__AIM OF THE EXERCISE__
Using the entries below, write out the line with "oxdf@hacky$ nmap -p- --min-rate", the line with "Node.js (Express middleware)", and every line in between, exactly as each is written.

***** AVAILABLE DATA

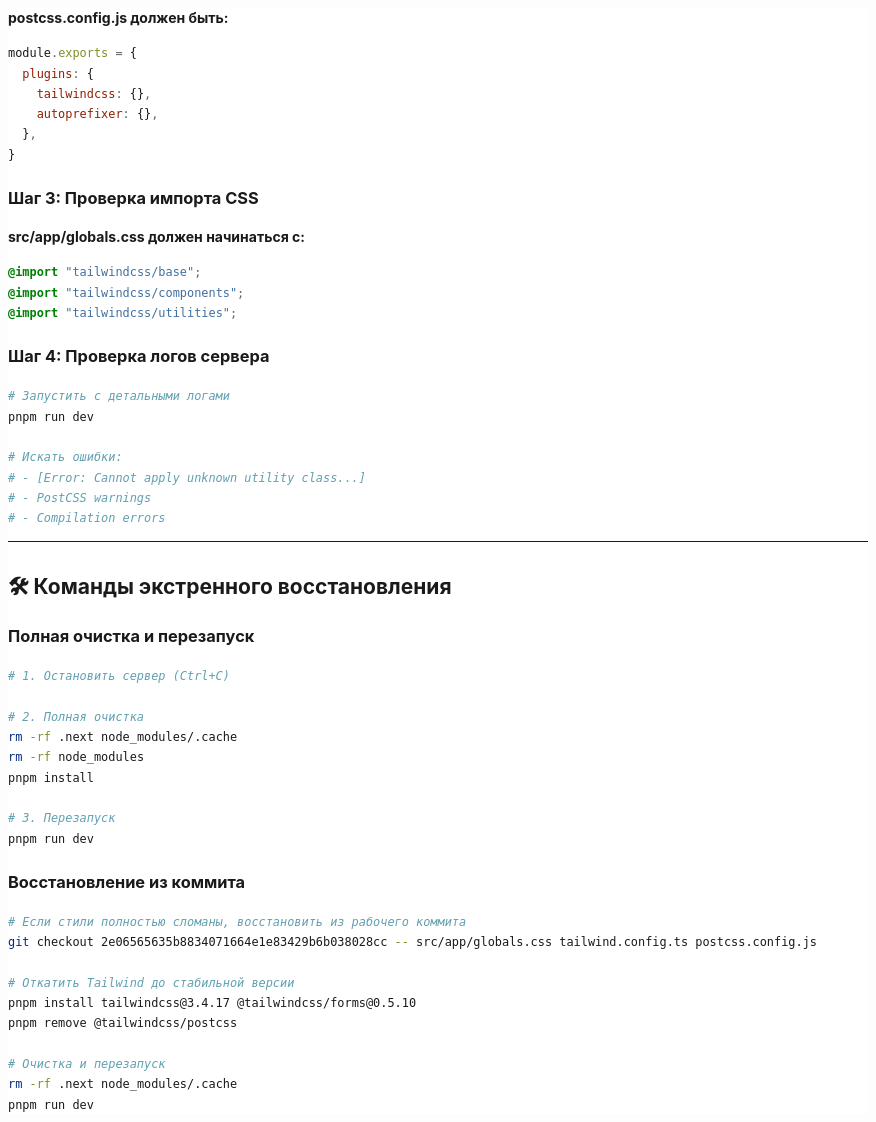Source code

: **postcss.config.js должен быть:**
```javascript
module.exports = {
  plugins: {
    tailwindcss: {},
    autoprefixer: {},
  },
}
```

### Шаг 3: Проверка импорта CSS

**src/app/globals.css должен начинаться с:**
```css
@import "tailwindcss/base";
@import "tailwindcss/components"; 
@import "tailwindcss/utilities";
```

### Шаг 4: Проверка логов сервера

```bash
# Запустить с детальными логами
pnpm run dev

# Искать ошибки:
# - [Error: Cannot apply unknown utility class...]
# - PostCSS warnings
# - Compilation errors
```

---

## 🛠️ Команды экстренного восстановления

### Полная очистка и перезапуск

```bash
# 1. Остановить сервер (Ctrl+C)

# 2. Полная очистка
rm -rf .next node_modules/.cache
rm -rf node_modules
pnpm install

# 3. Перезапуск
pnpm run dev
```

### Восстановление из коммита

```bash
# Если стили полностью сломаны, восстановить из рабочего коммита
git checkout 2e06565635b8834071664e1e83429b6b038028cc -- src/app/globals.css tailwind.config.ts postcss.config.js

# Откатить Tailwind до стабильной версии
pnpm install tailwindcss@3.4.17 @tailwindcss/forms@0.5.10
pnpm remove @tailwindcss/postcss

# Очистка и перезапуск
rm -rf .next node_modules/.cache
pnpm run dev
```
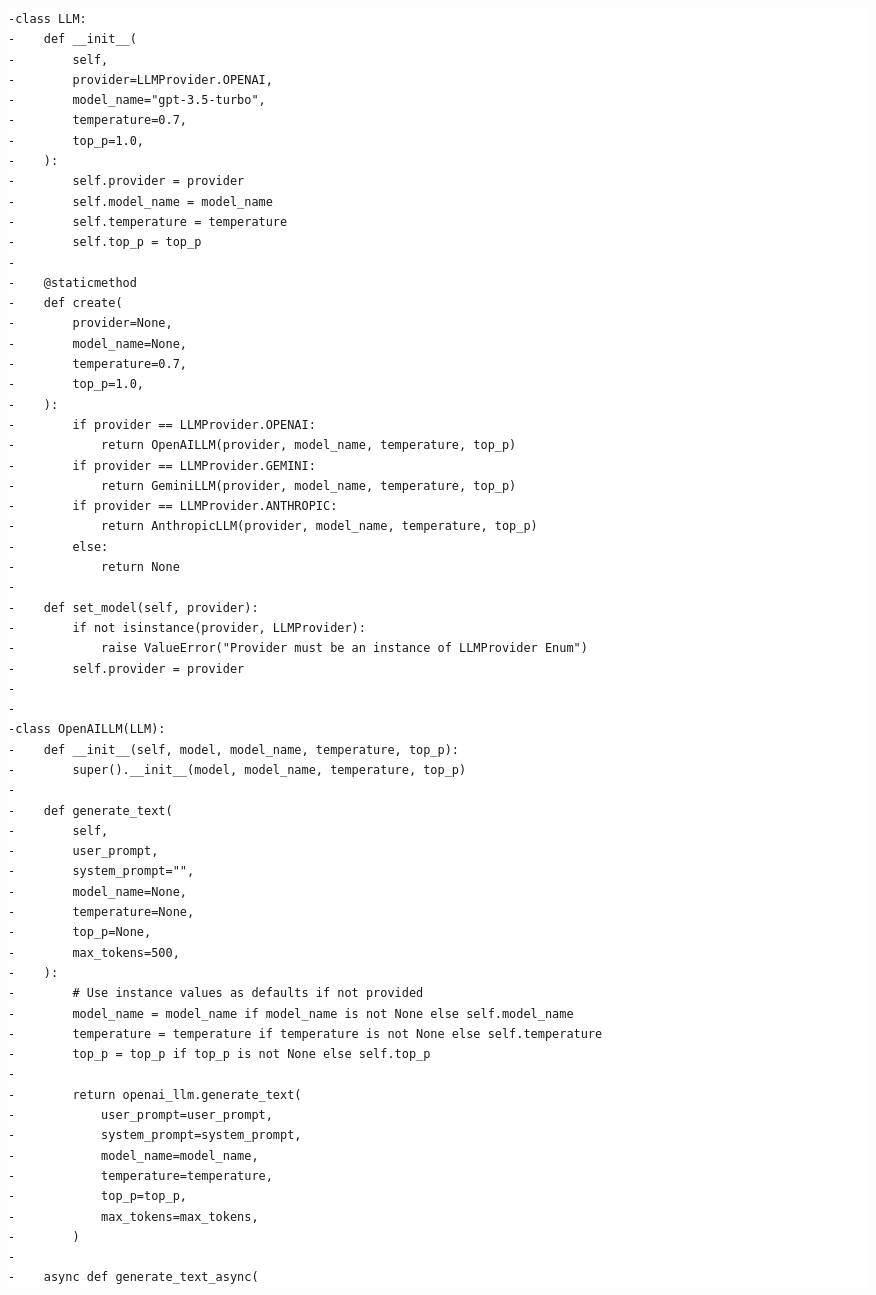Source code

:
 ```
-class LLM:
-    def __init__(
-        self,
-        provider=LLMProvider.OPENAI,
-        model_name="gpt-3.5-turbo",
-        temperature=0.7,
-        top_p=1.0,
-    ):
-        self.provider = provider
-        self.model_name = model_name
-        self.temperature = temperature
-        self.top_p = top_p
-
-    @staticmethod
-    def create(
-        provider=None,
-        model_name=None,
-        temperature=0.7,
-        top_p=1.0,
-    ):
-        if provider == LLMProvider.OPENAI:
-            return OpenAILLM(provider, model_name, temperature, top_p)
-        if provider == LLMProvider.GEMINI:
-            return GeminiLLM(provider, model_name, temperature, top_p)
-        if provider == LLMProvider.ANTHROPIC:
-            return AnthropicLLM(provider, model_name, temperature, top_p)
-        else:
-            return None
-
-    def set_model(self, provider):
-        if not isinstance(provider, LLMProvider):
-            raise ValueError("Provider must be an instance of LLMProvider Enum")
-        self.provider = provider
-
-
-class OpenAILLM(LLM):
-    def __init__(self, model, model_name, temperature, top_p):
-        super().__init__(model, model_name, temperature, top_p)
-
-    def generate_text(
-        self,
-        user_prompt,
-        system_prompt="",
-        model_name=None,
-        temperature=None,
-        top_p=None,
-        max_tokens=500,
-    ):
-        # Use instance values as defaults if not provided
-        model_name = model_name if model_name is not None else self.model_name
-        temperature = temperature if temperature is not None else self.temperature
-        top_p = top_p if top_p is not None else self.top_p
-
-        return openai_llm.generate_text(
-            user_prompt=user_prompt,
-            system_prompt=system_prompt,
-            model_name=model_name,
-            temperature=temperature,
-            top_p=top_p,
-            max_tokens=max_tokens,
-        )
-
-    async def generate_text_async(
```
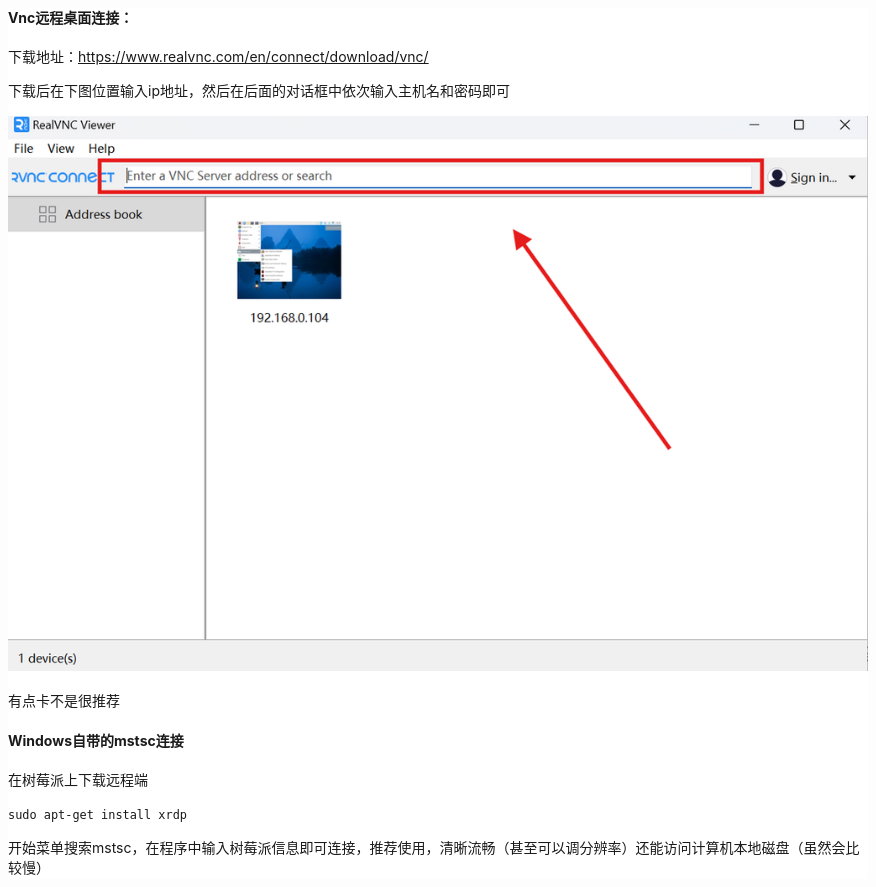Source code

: #### Vnc远程桌面连接：

下载地址：https://www.realvnc.com/en/connect/download/vnc/

下载后在下图位置输入ip地址，然后在后面的对话框中依次输入主机名和密码即可

![Vnc连接](./Picture/Vnc连接.PNG)

有点卡不是很推荐

#### Windows自带的mstsc连接

在树莓派上下载远程端

```shell
sudo apt-get install xrdp
```

开始菜单搜索mstsc，在程序中输入树莓派信息即可连接，推荐使用，清晰流畅（甚至可以调分辨率）还能访问计算机本地磁盘（虽然会比较慢）
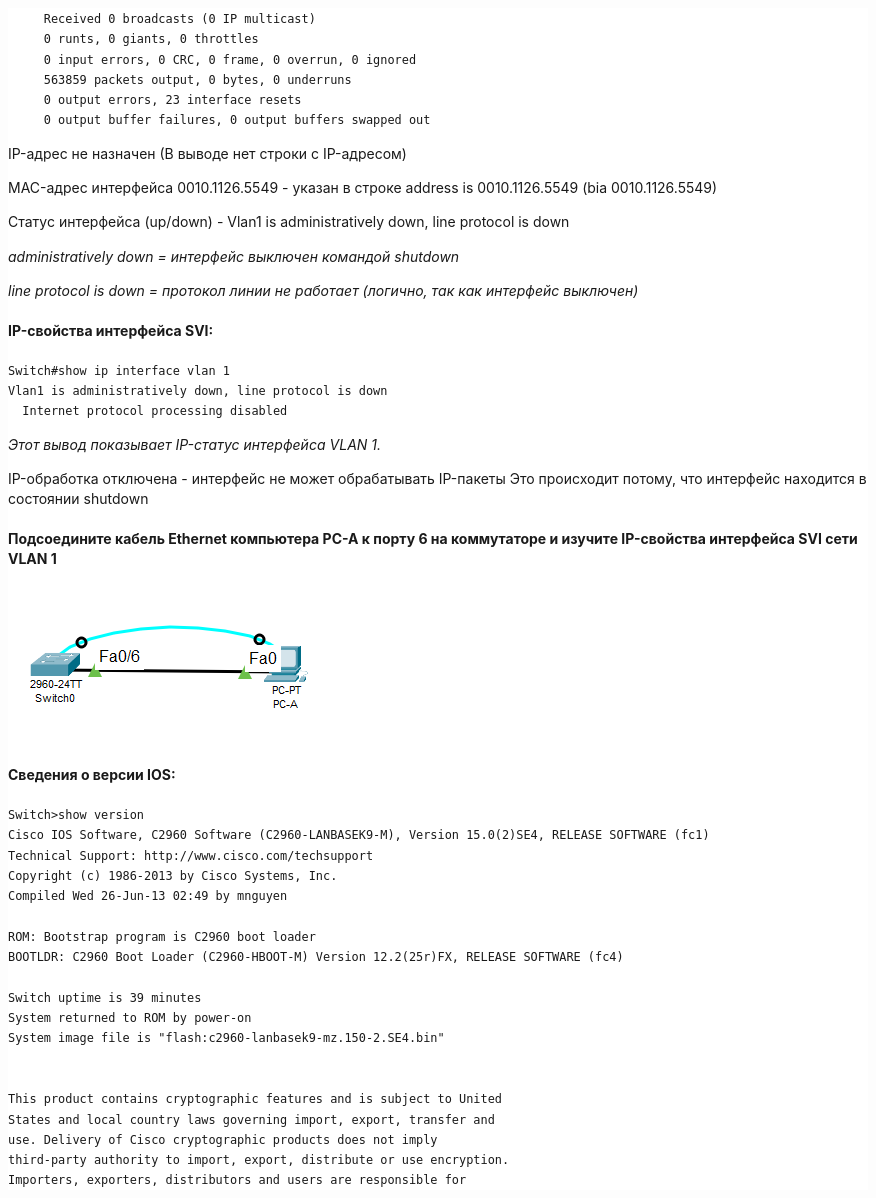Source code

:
```
     Received 0 broadcasts (0 IP multicast)
     0 runts, 0 giants, 0 throttles
     0 input errors, 0 CRC, 0 frame, 0 overrun, 0 ignored
     563859 packets output, 0 bytes, 0 underruns
     0 output errors, 23 interface resets
     0 output buffer failures, 0 output buffers swapped out

```

IP-адрес не назначен (В выводе нет строки с IP-адресом)

MAC-адрес интерфейса 0010.1126.5549 - указан в строке address is 0010.1126.5549 (bia 0010.1126.5549)

Статус интерфейса (up/down) - Vlan1 is administratively down, line protocol is down 

*administratively down = интерфейс выключен командой shutdown*

*line protocol is down = протокол линии не работает (логично, так как интерфейс выключен)*


#### IP-свойства интерфейса SVI:
```
Switch#show ip interface vlan 1
Vlan1 is administratively down, line protocol is down
  Internet protocol processing disabled
```
*Этот вывод показывает IP-статус интерфейса VLAN 1.*

IP-обработка отключена - интерфейс не может обрабатывать IP-пакеты
Это происходит потому, что интерфейс находится в состоянии shutdown

####	Подсоедините кабель Ethernet компьютера PC-A к порту 6 на коммутаторе и изучите IP-свойства интерфейса SVI сети VLAN 1
![Топология сети](pic3.png)

#### Сведения о версии IOS:

```
Switch>show version
Cisco IOS Software, C2960 Software (C2960-LANBASEK9-M), Version 15.0(2)SE4, RELEASE SOFTWARE (fc1)
Technical Support: http://www.cisco.com/techsupport
Copyright (c) 1986-2013 by Cisco Systems, Inc.
Compiled Wed 26-Jun-13 02:49 by mnguyen

ROM: Bootstrap program is C2960 boot loader
BOOTLDR: C2960 Boot Loader (C2960-HBOOT-M) Version 12.2(25r)FX, RELEASE SOFTWARE (fc4)

Switch uptime is 39 minutes
System returned to ROM by power-on
System image file is "flash:c2960-lanbasek9-mz.150-2.SE4.bin"


This product contains cryptographic features and is subject to United
States and local country laws governing import, export, transfer and
use. Delivery of Cisco cryptographic products does not imply
third-party authority to import, export, distribute or use encryption.
Importers, exporters, distributors and users are responsible for
```
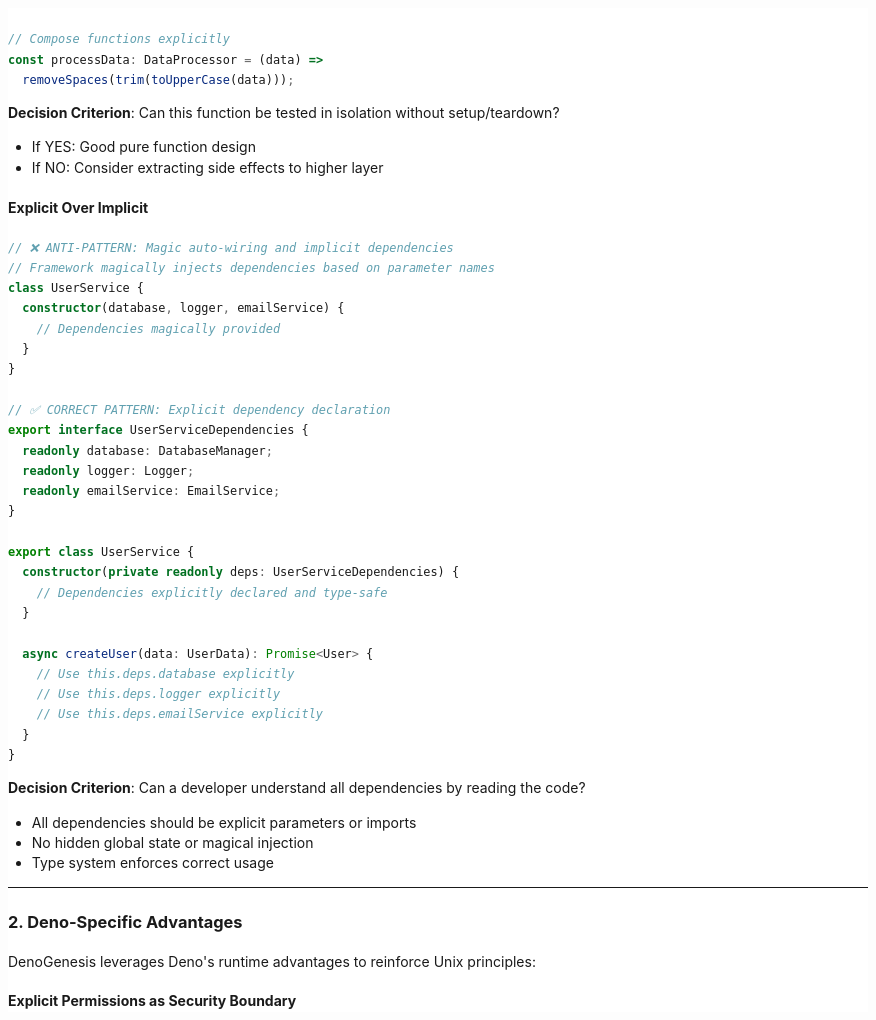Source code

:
 ```typescript

// Compose functions explicitly
const processData: DataProcessor = (data) =>
  removeSpaces(trim(toUpperCase(data)));
```

**Decision Criterion**: Can this function be tested in isolation without setup/teardown?
- If YES: Good pure function design
- If NO: Consider extracting side effects to higher layer

#### **Explicit Over Implicit**

```typescript
// ❌ ANTI-PATTERN: Magic auto-wiring and implicit dependencies
// Framework magically injects dependencies based on parameter names
class UserService {
  constructor(database, logger, emailService) {
    // Dependencies magically provided
  }
}

// ✅ CORRECT PATTERN: Explicit dependency declaration
export interface UserServiceDependencies {
  readonly database: DatabaseManager;
  readonly logger: Logger;
  readonly emailService: EmailService;
}

export class UserService {
  constructor(private readonly deps: UserServiceDependencies) {
    // Dependencies explicitly declared and type-safe
  }
  
  async createUser(data: UserData): Promise<User> {
    // Use this.deps.database explicitly
    // Use this.deps.logger explicitly
    // Use this.deps.emailService explicitly
  }
}
```

**Decision Criterion**: Can a developer understand all dependencies by reading the code?
- All dependencies should be explicit parameters or imports
- No hidden global state or magical injection
- Type system enforces correct usage

---

### **2. Deno-Specific Advantages**

DenoGenesis leverages Deno's runtime advantages to reinforce Unix principles:

#### **Explicit Permissions as Security Boundary**
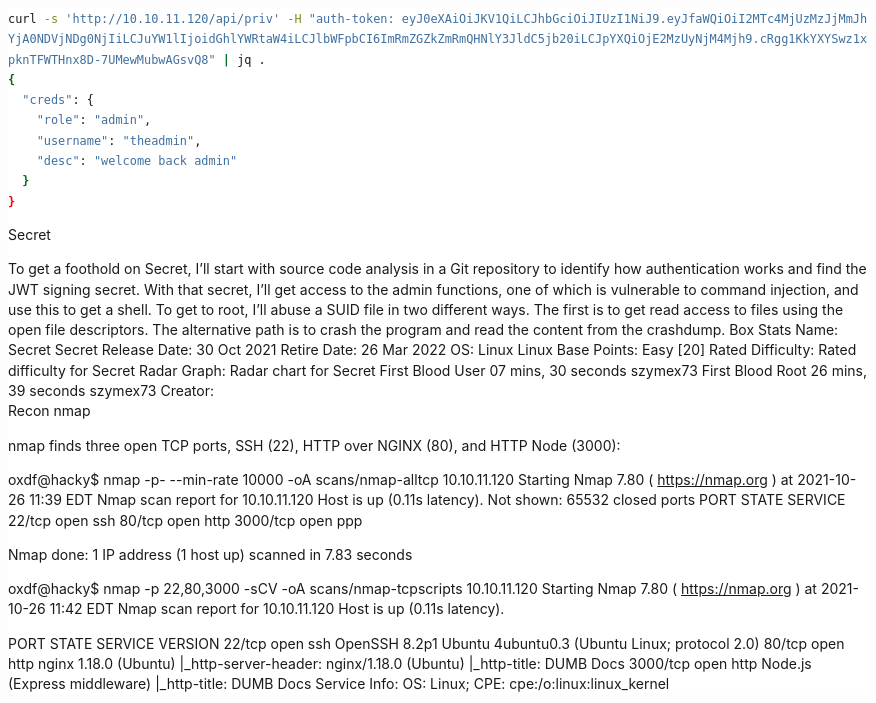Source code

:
 ```bash
curl -s 'http://10.10.11.120/api/priv' -H "auth-token: eyJ0eXAiOiJKV1QiLCJhbGciOiJIUzI1NiJ9.eyJfaWQiOiI2MTc4MjUzMzJjMmJhYjA0NDVjNDg0NjIiLCJuYW1lIjoidGhlYWRtaW4iLCJlbWFpbCI6ImRmZGZkZmRmQHNlY3JldC5jb20iLCJpYXQiOjE2MzUyNjM4Mjh9.cRgg1KkYXYSwz1xpknTFWTHnx8D-7UMewMubwAGsvQ8" | jq .
{
  "creds": {
    "role": "admin",
    "username": "theadmin",
    "desc": "welcome back admin"
  }
}
```

Secret

To get a foothold on Secret, I’ll start with source code analysis in a Git repository to identify how authentication works and find the JWT signing secret. With that secret, I’ll get access to the admin functions, one of which is vulnerable to command injection, and use this to get a shell. To get to root, I’ll abuse a SUID file in two different ways. The first is to get read access to files using the open file descriptors. The alternative path is to crash the program and read the content from the crashdump.
Box Stats
Name: 	Secret Secret
Release Date: 	30 Oct 2021
Retire Date: 	26 Mar 2022
OS: 	Linux Linux
Base Points: 	Easy [20]
Rated Difficulty: 	Rated difficulty for Secret
Radar Graph: 	Radar chart for Secret
First Blood User 	07 mins, 30 seconds szymex73
First Blood Root 	26 mins, 39 seconds szymex73
Creator: 	
Recon
nmap

nmap finds three open TCP ports, SSH (22), HTTP over NGINX (80), and HTTP Node (3000):

oxdf@hacky$ nmap -p- --min-rate 10000 -oA scans/nmap-alltcp 10.10.11.120
Starting Nmap 7.80 ( https://nmap.org ) at 2021-10-26 11:39 EDT
Nmap scan report for 10.10.11.120
Host is up (0.11s latency).
Not shown: 65532 closed ports
PORT     STATE SERVICE
22/tcp   open  ssh
80/tcp   open  http
3000/tcp open  ppp

Nmap done: 1 IP address (1 host up) scanned in 7.83 seconds

oxdf@hacky$ nmap -p 22,80,3000 -sCV -oA scans/nmap-tcpscripts 10.10.11.120
Starting Nmap 7.80 ( https://nmap.org ) at 2021-10-26 11:42 EDT
Nmap scan report for 10.10.11.120
Host is up (0.11s latency).

PORT     STATE SERVICE VERSION
22/tcp   open  ssh     OpenSSH 8.2p1 Ubuntu 4ubuntu0.3 (Ubuntu Linux; protocol 2.0)
80/tcp   open  http    nginx 1.18.0 (Ubuntu)
|_http-server-header: nginx/1.18.0 (Ubuntu)
|_http-title: DUMB Docs
3000/tcp open  http    Node.js (Express middleware)
|_http-title: DUMB Docs
Service Info: OS: Linux; CPE: cpe:/o:linux:linux_kernel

**********

__EXERCISE SOLUTION__
oxdf@hacky$ nmap -p- --min-rate 10000 -oA scans/nmap-alltcp 10.10.11.120
Starting Nmap 7.80 ( https://nmap.org ) at 2021-10-26 11:39 EDT
Nmap scan report for 10.10.11.120
Host is up (0.11s latency).
Not shown: 65532 closed ports
PORT     STATE SERVICE
22/tcp   open  ssh
80/tcp   open  http
3000/tcp open  ppp

Nmap done: 1 IP address (1 host up) scanned in 7.83 seconds

oxdf@hacky$ nmap -p 22,80,3000 -sCV -oA scans/nmap-tcpscripts 10.10.11.120
Starting Nmap 7.80 ( https://nmap.org ) at 2021-10-26 11:42 EDT
Nmap scan report for 10.10.11.120
Host is up (0.11s latency).

PORT     STATE SERVICE VERSION
22/tcp   open  ssh     OpenSSH 8.2p1 Ubuntu 4ubuntu0.3 (Ubuntu Linux; protocol 2.0)
80/tcp   open  http    nginx 1.18.0 (Ubuntu)
|_http-server-header: nginx/1.18.0 (Ubuntu)
|_http-title: DUMB Docs
3000/tcp open  http    Node.js (Express middleware)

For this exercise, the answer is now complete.